- [WORK REQUEST]
Present the lines below as a Markdown table with a "Row" column for the row number and a "Text" column for the line, skipping blank lines and leaving the pictures out.

*** Opening of INFORMATION GIVEN ***

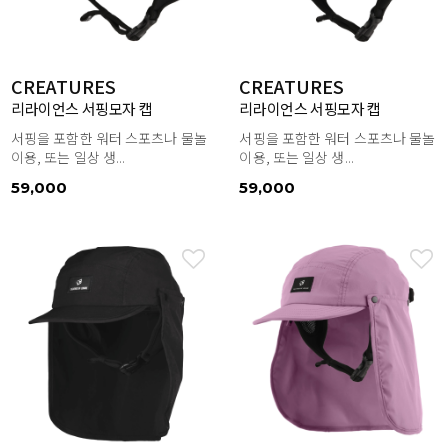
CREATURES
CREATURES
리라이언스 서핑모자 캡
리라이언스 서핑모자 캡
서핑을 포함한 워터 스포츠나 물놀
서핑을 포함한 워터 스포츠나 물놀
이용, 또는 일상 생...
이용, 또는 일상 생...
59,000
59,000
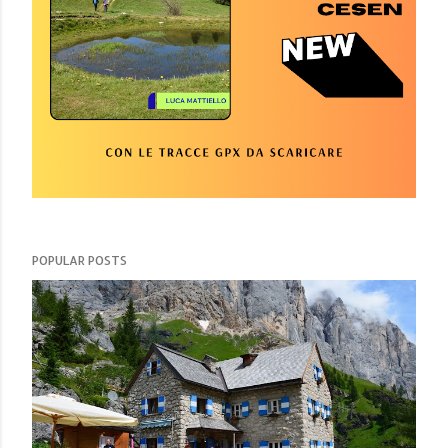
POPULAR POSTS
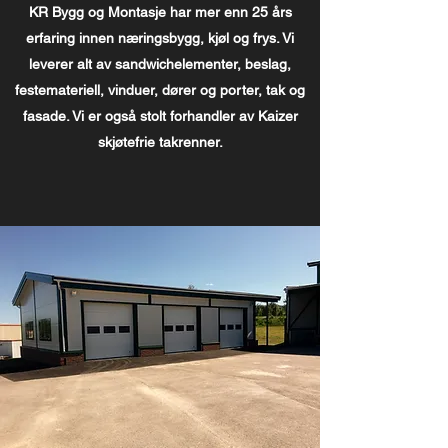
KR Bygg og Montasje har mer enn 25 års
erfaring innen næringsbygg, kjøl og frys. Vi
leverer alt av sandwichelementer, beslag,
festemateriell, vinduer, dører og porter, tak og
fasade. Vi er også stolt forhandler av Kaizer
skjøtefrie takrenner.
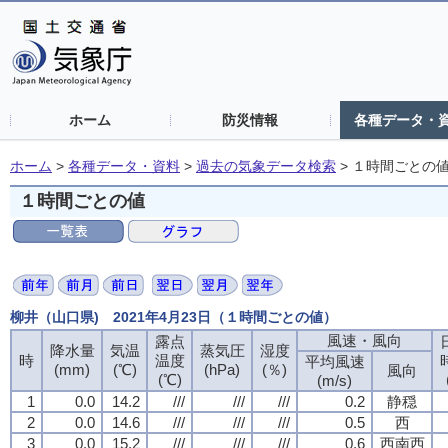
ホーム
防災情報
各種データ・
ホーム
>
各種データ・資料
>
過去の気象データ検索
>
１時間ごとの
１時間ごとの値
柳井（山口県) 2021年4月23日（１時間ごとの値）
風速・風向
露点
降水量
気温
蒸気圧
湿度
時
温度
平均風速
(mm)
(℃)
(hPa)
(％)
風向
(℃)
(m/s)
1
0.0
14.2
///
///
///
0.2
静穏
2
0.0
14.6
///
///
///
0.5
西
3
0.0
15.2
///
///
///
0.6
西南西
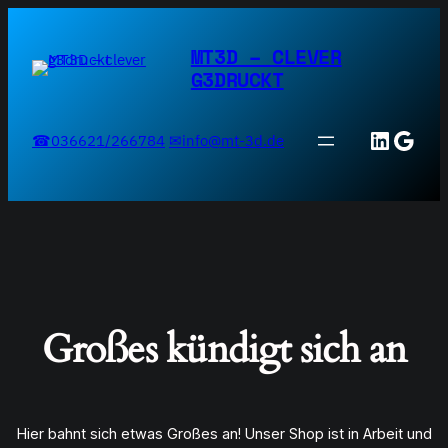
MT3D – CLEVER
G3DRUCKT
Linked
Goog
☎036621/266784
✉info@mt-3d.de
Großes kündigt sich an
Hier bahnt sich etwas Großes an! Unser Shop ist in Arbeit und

*** Close of INFORMATION GIVEN ***

- [TASK SOLUTION]
| Row | Text |
|---|---|
| 1 | CREATURES |
| 2 | CREATURES |
| 3 | 리라이언스 서핑모자 캡 |
| 4 | 리라이언스 서핑모자 캡 |
| 5 | 서핑을 포함한 워터 스포츠나 물놀 |
| 6 | 서핑을 포함한 워터 스포츠나 물놀 |
| 7 | 이용, 또는 일상 생... |
| 8 | 이용, 또는 일상 생... |
| 9 | 59,000 |
| 10 | 59,000 |
| 11 | POPULAR POSTS |
| 12 | KR Bygg og Montasje har mer enn 25 års |
| 13 | erfaring innen næringsbygg, kjøl og frys. Vi |
| 14 | leverer alt av sandwichelementer, beslag, |
| 15 | festemateriell, vinduer, dører og porter, tak og |
| 16 | fasade. Vi er også stolt forhandler av Kaizer |
| 17 | skjøtefrie takrenner. |
| 18 | ホーム |
| 19 | 防災情報 |
| 20 | 各種データ・ |
| 21 | ホーム |
| 22 | > |
| 23 | 各種データ・資料 |
| 24 | > |
| 25 | 過去の気象データ検索 |
| 26 | > |
| 27 | １時間ごとの |
| 28 | １時間ごとの値 |
| 29 | 柳井（山口県) 2021年4月23日（１時間ごとの値） |
| 30 | 風速・風向 |
| 31 | 露点 |
| 32 | 降水量 |
| 33 | 気温 |
| 34 | 蒸気圧 |
| 35 | 湿度 |
| 36 | 時 |
| 37 | 温度 |
| 38 | 平均風速 |
| 39 | (mm) |
| 40 | (℃) |
| 41 | (hPa) |
| 42 | (％) |
| 43 | 風向 |
| 44 | (℃) |
| 45 | (m/s) |
| 46 | 1 |
| 47 | 0.0 |
| 48 | 14.2 |
| 49 | /// |
| 50 | /// |
| 51 | /// |
| 52 | 0.2 |
| 53 | 静穏 |
| 54 | 2 |
| 55 | 0.0 |
| 56 | 14.6 |
| 57 | /// |
| 58 | /// |
| 59 | /// |
| 60 | 0.5 |
| 61 | 西 |
| 62 | 3 |
| 63 | 0.0 |
| 64 | 15.2 |
| 65 | /// |
| 66 | /// |
| 67 | /// |
| 68 | 0.6 |
| 69 | 西南西 |
| 70 | MT3D – CLEVER |
| 71 | G3DRUCKT |
| 72 | Linked |
| 73 | Goog |
| 74 | ☎036621/266784 |
| 75 | ✉info@mt-3d.de |
| 76 | Großes kündigt sich an |
| 77 | Hier bahnt sich etwas Großes an! Unser Shop ist in Arbeit und |